# Hot water in hoses from the sun



## Green (Dec 24, 2017)

Am I the only one who feels the water and then if it's too hot, runs the hot water out of the hose onto pavement before watering? I'm willing to bet that watering with hot water can damage plants or grass! One time, I tried spraying crabgrass plants in the road with it to see if I could kill them, and they wilted.


----------



## Mightyquinn (Jan 31, 2017)

Never even thought about it really. My front hose is on the North side of my house protected by bushes so it never gets hot from the sun and the one in the back yard is exposed to the Southern sky all day and it does get hot but I can't see it making a huge difference when watering the grass but I could see an issue with some heat sensitive plants or flowers. Of course I don't have any weak and sensitive Cool Season grasses either


----------



## Topcat (Mar 21, 2017)

Last year, I forgot to turn my spigot off after watering potted plants. Several days (three or more) later while cutting the front yard, I noticed a stream of water running from under the fence on the side of the house. I went around back and found that the sun plus the pressurized water created a blister on the hose that ruptured and flooded a portion of the backyard... My wallet felt that when the water bill came. I was really surprised that the water got hot enough in the hose to blister and rupture the hose. And this was not a cheap 9 dollar hose.

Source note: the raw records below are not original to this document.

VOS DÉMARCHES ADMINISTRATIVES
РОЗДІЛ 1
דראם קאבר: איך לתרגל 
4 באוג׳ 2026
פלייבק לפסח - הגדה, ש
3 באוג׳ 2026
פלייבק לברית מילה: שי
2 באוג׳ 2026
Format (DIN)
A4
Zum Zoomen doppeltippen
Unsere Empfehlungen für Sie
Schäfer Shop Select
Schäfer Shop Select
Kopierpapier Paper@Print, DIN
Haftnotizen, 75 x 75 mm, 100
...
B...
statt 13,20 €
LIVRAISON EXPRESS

So lesson learned... the water in a hose in full sun can get VERY hot


----------



## J_nick (Jan 28, 2017)

@Topcat it probably didn't get hot enough to blister. It was probably due to excessive pressure in the hose. With water filling the hose and it sealed on both ends, once the sun starts rising the temps the water will try to expand with no where to go.

At work I deal with salt water and we closed a few valves to isolate a section of pipe. The next day we were getting alarms of high pressure over 1000 psi, the system is normally operates under 300 psi.


----------



## J_nick (Jan 28, 2017)

I guess it was open on the faucet side so yours wouldn't be a closed system.


----------



## Spammage (Apr 30, 2017)

Green said:


> Am I the only one who feels the water and then if it's too hot, runs the hot water out of the hose onto pavement before watering?


I do this, with the exception that in the summer with black hoses I don't even feel the water because I know it's hot enough to burn. Boiling water is the fastest way to kill weeds or any other plant so I don't take any chances.


----------



## Colonel K0rn (Jul 4, 2017)

J_nick said:


> At work I deal with salt water and we closed a few valves to isolate a section of pipe. The next day we were getting alarms of high pressure over 1000 psi, the system is normally operates under 300 psi.


Holy crap. Reading that brought to mind some of the OSHA accident re-enactment videos that I've watched. Ever seen some of those?


----------